* What you will do
1/ Name each distinct directive used in the sample file in the robots.txt glossary entry below, counting a repeated directive only once.
2/ Write what comes next in the robots.txt glossary entry below, picking up after its final tip.

* Passage shown

┄┄┄┄┄┄

Glossary

Robots.txt

Robots.txt is a text file on a website, usually served from /robots.txt, that tells crawlers which paths they are allowed or asked not to crawl. It is a crawler-facing policy file, not an enforcement mechanism, so decent bots read it and bad ones ignore it.

Examples

A simple robots.txt file looks like this:

User-agent: *
Disallow: /admin/
Disallow: /private/
Allow: /public/
Crawl-delay: 5
Sitemap: https://example.com/sitemap.xml

If you're building a scraper, the first check is often just fetching the file:

curl https://example.com/robots.txt

In Python, you can parse it before crawling:

from urllib.robotparser import RobotFileParser

rp = RobotFileParser()
rp.set_url("https://example.com/robots.txt")
rp.read()

url = "https://example.com/products/123"
user_agent = "my-scraper"

if rp.can_fetch(user_agent, url):
    print("Allowed to crawl")
else:
    print("Blocked by robots.txt")

Practical tips

  • Treat robots.txt as an early check, not the whole compliance story: terms of service, rate limits, login walls, and country-specific legal issues still matter.
  • Read the rules for your actual user-agent first, then fall back to * if there is no specific match.
  • Don’t confuse Disallow with access control: if a page is public, robots.txt does not secure it, it just states crawler rules.
  • Expect messy real-world files: invalid syntax, conflicting rules, huge files, missing files, and directives some parsers ignore.
  • In production, cache robots.txt and refresh it periodically instead of downloading it before every request.
  • If a site allows crawling but your scraper hammers it, you're still doing it wrong: respect concurrency, backoff, and crawl pace.
  • ScrapeRouter handles request routing and anti-bot work, but robots.txt policy is still your decision. The router can get the page; it does not decide what you should crawl.

┄┄┄┄┄┄

* The data
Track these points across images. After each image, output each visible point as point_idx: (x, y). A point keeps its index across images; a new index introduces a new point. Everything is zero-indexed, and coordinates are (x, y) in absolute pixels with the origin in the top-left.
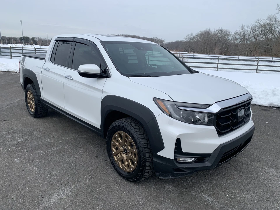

┄┄┄┄┄┄

* Replies
1/ User-agent, Disallow, Allow, Crawl-delay, Sitemap

2/
A practical flow looks like this:

from urllib.robotparser import RobotFileParser

robot_url = "https://example.com/robots.txt"
target_url = "https://example.com/catalog"
user_agent = "inventory-monitor-bot"

rp = RobotFileParser()
rp.set_url(robot_url)
rp.read()

if not rp.can_fetch(user_agent, target_url):
    raise Exception("Do not crawl this path")

print("Safe to continue")

Use cases

  • Search engine crawling: bots use robots.txt to avoid pages the site owner does not want crawled, like admin areas, internal search pages, or duplicate content.
  • Commercial scraping: teams check robots.txt before collecting pricing, listings, or catalog data so they have a clear policy signal before they put a job into production.
  • Internal crawler design: engineering teams use robots.txt parsing to keep broad crawlers from wandering into useless or sensitive sections and wasting bandwidth.
  • Operational guardrails: before scaling a crawl, robots.txt gives you a cheap first-pass filter so you don't burn proxy budget and engineering time fetching pages you already know you should skip.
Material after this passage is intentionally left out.